The other finishes school, and now travels the world with chefs and photographers.
They're both 25 years old, and earning $100,000.
How did they do it? They chose to work in the 'food' industry, which has for too long been called a 'primary' industry.
Whatever lifestyle you choose, it's there for the taking in the food industry.
The production, processing and marketing of food is one of the fastest growing and affluent career choices you can make in New Zealand, and it doesn't discriminate.
I speak from personal experience - I was one of these people.
In my role as host and producer on the radio show Rural Exchange, I live in Auckland with a dream job - talking to producers, attending foodie events, and creating beautiful video content about food industry players.
If I hadn't decided to plunge into marketing and communications within this primary industry, it's unlikely I'd have snagged an opportunity like this.
But how do we get teachers earning $60,000-$70,000 to tell their students that drop-out Johnny at 25 years old is getting nearly double their salary after not attending university and quite literally working his way up the food chain?
Now the Government is going to dish out money on a plate for students to receive one year of free tertiary education, without any prerequisite in what they choose to study.
New Zealand needs a huge number of primary industry workers - from those with their hands in the dirt to executive level - to fill the Government's coffers so it can afford to dish out arts and music degrees for free.
And what do we do when those graduates can't get a job in the arts or music industry because there are none and they need to go on the benefit?
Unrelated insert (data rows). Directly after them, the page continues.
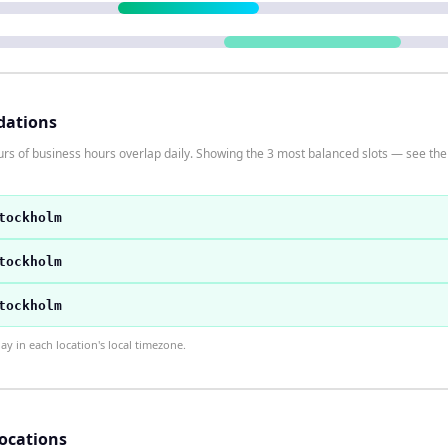
dations
s of business hours overlap daily. Showing the 3 most balanced slots — see the t
tockholm
tockholm
tockholm
 in each location's local timezone.
locations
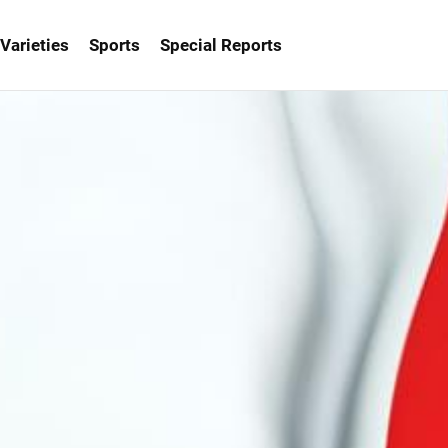
Varieties
Sports
Special Reports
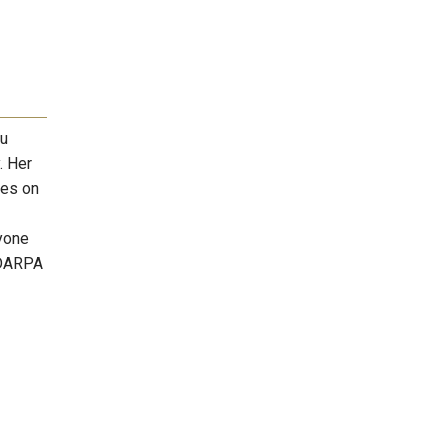
Xu
. Her
ses on
ryone
 DARPA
We pay them again!
This Millennial generation don't care about money - they care about entertainment and lifestyle.
And so it isn't easy to convince high school leavers that twice as many of them studying towards a Bachelor of Arts rather than a degree with a focus on the primary sector is straight-out dumb.
If New Zealand wakes up and realises this, we would be able to produce more food from the same amount of land, and ultimately leave less of a footprint behind.
But to do this, we need the capability.
I ask the current government to seriously consider its prerequisite to 'free' money for tertiary study to focus on where we need the talent - and not just use it as a policy to win votes with the youth.
Sarah Perriam is a producer and host on RadioLIVE’s Rural Exchange.